Hollinger reviews the Magic's 2007/2008 season using some statistical analysis. When I talk about the Magic possibly contending for a title, people may look at me weirdly, but that's because they don't know, as Hollinger points out, the point-differential story:

They had the point differential of a 58-win team, and their 6.1-win differential between real wins and expected wins was the league's third-largest. It didn't help them any last year, but it's a good omen going forward, as it means the team was really better than its record.

But that's essentially where the optimism ends. Hollinger believes that the Magic aren't any better off now than they were a year ago "because Orlando's bench is (de)composed almost entirely of replacement-level players," citing Keith Bogans as the only man who might exceed that level of production.

He also cites health as a huge reason for the Magic's success in 2007/2008, and thinks the injury bug will bite this year:

Other than losing bit player [Tony] Battie, Orlando glided through last season with nary a splinter; the one minor injury they had was to point guard [Jameer] Nelson, and that was the one position where they had plenty of backup. The Magic are unlikely to have such good fortune for a second consecutive season, and that has to be taken into account.

The first part of that claim is irrefutable: the Magic were remarkably healthy last season. But the second part is largely speculative. Nowhere is it written that a team cannot enjoy reasonably good health for two consecutive seasons. It's a bit like the tired argument that the Detroit Pistons are bound to get worse because they're getting old.

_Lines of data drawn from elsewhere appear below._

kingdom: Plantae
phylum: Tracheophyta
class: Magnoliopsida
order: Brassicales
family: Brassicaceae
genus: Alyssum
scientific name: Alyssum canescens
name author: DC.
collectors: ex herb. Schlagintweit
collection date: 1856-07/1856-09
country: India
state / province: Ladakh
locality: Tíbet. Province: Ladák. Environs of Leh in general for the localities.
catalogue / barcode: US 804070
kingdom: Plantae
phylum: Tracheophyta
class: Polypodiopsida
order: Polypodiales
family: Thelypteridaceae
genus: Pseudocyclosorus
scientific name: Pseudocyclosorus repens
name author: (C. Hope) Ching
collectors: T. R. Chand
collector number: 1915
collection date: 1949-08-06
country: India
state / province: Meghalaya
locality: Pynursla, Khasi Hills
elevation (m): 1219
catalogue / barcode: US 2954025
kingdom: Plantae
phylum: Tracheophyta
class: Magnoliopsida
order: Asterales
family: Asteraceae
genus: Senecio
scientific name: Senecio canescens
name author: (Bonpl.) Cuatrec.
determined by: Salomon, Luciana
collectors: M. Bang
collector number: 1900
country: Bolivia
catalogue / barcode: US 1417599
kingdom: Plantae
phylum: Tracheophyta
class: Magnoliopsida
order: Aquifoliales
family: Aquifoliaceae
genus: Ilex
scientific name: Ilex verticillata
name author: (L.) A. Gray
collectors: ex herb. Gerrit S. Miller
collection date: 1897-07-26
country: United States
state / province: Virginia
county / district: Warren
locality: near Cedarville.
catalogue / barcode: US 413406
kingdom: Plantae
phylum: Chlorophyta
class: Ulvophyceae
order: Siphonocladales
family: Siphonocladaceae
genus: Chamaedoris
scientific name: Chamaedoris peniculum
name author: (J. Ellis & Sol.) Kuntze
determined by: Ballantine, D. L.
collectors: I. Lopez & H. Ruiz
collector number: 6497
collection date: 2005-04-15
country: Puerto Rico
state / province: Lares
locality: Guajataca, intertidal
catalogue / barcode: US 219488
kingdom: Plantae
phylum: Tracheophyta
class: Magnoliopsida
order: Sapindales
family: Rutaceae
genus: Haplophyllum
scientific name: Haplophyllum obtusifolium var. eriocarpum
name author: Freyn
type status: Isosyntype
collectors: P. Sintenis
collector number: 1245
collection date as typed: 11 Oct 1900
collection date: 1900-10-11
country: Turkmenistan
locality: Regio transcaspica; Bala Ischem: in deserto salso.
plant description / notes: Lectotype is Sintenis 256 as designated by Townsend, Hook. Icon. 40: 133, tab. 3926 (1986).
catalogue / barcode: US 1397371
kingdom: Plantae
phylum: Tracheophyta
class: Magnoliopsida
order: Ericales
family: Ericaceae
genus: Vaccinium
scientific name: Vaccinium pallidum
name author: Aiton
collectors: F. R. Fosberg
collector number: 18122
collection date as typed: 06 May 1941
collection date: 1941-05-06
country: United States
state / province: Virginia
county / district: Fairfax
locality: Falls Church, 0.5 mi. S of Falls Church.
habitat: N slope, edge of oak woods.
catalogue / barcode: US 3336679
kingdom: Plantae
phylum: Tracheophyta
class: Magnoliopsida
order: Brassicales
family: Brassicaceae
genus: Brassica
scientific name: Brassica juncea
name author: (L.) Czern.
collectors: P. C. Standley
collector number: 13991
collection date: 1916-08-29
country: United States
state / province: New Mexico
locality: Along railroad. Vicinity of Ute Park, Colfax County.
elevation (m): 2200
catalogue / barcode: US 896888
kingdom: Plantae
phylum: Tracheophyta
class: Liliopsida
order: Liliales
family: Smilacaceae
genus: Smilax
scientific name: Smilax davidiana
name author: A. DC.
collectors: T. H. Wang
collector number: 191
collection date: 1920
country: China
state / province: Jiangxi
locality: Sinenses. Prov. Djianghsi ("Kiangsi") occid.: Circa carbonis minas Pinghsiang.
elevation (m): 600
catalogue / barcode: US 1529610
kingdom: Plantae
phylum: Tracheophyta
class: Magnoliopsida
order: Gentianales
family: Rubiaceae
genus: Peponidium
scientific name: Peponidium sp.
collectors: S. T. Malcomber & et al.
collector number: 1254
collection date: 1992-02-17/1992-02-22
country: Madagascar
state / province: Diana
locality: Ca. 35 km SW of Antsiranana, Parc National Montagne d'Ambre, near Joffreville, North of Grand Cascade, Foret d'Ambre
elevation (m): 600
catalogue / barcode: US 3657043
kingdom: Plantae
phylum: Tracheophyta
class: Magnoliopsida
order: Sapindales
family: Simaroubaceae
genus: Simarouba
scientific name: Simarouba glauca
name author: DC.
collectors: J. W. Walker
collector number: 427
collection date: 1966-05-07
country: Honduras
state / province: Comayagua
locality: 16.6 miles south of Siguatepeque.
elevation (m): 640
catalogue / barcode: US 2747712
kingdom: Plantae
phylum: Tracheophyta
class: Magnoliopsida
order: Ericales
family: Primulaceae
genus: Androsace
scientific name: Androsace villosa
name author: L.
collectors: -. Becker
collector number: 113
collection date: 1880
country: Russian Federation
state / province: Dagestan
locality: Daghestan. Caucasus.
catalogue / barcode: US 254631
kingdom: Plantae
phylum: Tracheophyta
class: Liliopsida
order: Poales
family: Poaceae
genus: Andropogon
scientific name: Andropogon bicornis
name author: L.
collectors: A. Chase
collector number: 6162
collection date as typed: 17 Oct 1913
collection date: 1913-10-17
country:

Hollinger concludes by writing that the Magic will win the Southeast Division "by default" and may be the only team in the division to finish with a plus-.500 record. Specifically, he predicts the Magic will post a 46-36 record and finish in fourth-place in the Eastern Conference, behind Boston (60-22), Detroit (54-38), and Philadelphia (50-32). In that respect, he agrees with 3QC readers who voted the 76ers as the Eastern team most likely to leapfrog Orlando in the standings. However, he predicts Toronto and Cleveland will finish with better records (each 47-35) than the Magic, but will place in a tie for fifth due to the league rule which says division champions cannot be seeded lower than fourth in the playoffs.

What does the 3QC community think of Hollinger's outlook? Will a lack of depth sink the Magic? What of injuries? Or will growth from Dwight Howard and Jameer Nelson, as well as steady production from Rashard Lewis and Hedo Turkoglu, be enough to keep them afloat or, even better, propel them higher in the conference ranks?